## RECORDS FOR PROCESSING
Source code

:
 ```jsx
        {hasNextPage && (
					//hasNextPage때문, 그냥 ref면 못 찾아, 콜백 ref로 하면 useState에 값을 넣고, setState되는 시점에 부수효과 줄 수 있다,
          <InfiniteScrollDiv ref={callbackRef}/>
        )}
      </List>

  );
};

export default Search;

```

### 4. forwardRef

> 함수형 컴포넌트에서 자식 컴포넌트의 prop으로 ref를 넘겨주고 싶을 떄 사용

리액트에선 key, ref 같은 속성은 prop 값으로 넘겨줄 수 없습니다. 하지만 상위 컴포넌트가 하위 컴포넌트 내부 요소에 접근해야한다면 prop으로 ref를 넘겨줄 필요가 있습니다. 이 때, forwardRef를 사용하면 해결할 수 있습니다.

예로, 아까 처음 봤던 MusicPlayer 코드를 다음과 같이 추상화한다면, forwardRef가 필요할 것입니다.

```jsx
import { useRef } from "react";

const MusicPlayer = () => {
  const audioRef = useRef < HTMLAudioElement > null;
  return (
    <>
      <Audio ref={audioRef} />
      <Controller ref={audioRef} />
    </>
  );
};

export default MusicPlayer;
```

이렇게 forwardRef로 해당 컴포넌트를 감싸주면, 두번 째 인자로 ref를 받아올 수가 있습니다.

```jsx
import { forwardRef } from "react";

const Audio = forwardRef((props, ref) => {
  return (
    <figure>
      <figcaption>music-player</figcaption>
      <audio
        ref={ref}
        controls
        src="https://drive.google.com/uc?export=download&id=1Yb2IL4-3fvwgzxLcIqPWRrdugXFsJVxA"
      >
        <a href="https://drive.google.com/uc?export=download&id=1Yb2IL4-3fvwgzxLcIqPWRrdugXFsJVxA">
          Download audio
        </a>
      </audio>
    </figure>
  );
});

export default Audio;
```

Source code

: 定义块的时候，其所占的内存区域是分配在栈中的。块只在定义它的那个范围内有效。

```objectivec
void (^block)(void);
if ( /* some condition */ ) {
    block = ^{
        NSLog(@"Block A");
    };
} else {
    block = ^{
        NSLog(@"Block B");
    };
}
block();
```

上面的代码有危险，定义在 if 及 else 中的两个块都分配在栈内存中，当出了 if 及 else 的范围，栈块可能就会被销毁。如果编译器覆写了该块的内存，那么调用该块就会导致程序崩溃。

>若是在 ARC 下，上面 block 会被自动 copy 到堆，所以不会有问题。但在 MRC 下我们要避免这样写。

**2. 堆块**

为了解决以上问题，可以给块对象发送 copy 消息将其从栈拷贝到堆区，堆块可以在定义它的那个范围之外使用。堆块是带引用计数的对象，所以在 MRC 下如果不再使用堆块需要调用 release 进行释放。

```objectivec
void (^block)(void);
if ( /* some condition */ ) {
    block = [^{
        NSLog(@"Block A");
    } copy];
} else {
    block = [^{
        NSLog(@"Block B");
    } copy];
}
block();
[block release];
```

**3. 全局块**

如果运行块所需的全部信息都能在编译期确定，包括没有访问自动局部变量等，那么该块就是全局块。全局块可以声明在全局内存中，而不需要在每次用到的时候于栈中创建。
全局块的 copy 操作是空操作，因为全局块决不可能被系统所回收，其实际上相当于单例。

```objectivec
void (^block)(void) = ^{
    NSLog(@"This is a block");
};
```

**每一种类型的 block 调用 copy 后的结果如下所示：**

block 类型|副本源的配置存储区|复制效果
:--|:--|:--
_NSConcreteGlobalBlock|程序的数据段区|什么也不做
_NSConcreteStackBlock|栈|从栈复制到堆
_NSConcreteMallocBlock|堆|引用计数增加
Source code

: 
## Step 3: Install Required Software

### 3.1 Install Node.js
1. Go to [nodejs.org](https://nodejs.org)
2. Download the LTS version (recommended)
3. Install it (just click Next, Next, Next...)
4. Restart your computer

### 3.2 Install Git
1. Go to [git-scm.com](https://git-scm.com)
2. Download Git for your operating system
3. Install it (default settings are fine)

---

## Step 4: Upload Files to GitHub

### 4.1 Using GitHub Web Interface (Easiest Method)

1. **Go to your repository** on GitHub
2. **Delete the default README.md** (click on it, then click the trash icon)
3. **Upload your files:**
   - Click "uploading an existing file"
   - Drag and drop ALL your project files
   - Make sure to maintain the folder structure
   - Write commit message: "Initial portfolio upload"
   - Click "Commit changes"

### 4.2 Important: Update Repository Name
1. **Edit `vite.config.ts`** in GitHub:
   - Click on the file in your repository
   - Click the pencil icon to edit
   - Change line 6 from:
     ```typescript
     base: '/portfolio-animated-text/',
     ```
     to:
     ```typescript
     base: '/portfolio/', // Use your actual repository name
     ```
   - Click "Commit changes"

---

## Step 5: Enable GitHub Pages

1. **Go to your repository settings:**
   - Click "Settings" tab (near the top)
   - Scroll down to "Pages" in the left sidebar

## WORK TO COMPLETE
Report the lines above that have the word "GitHub" in them.

## SOLUTION TO THE EXERCISE
## Step 4: Upload Files to GitHub
### 4.1 Using GitHub Web Interface (Easiest Method)
1. **Go to your repository** on GitHub
1. **Edit `vite.config.ts`** in GitHub:
## Step 5: Enable GitHub Pages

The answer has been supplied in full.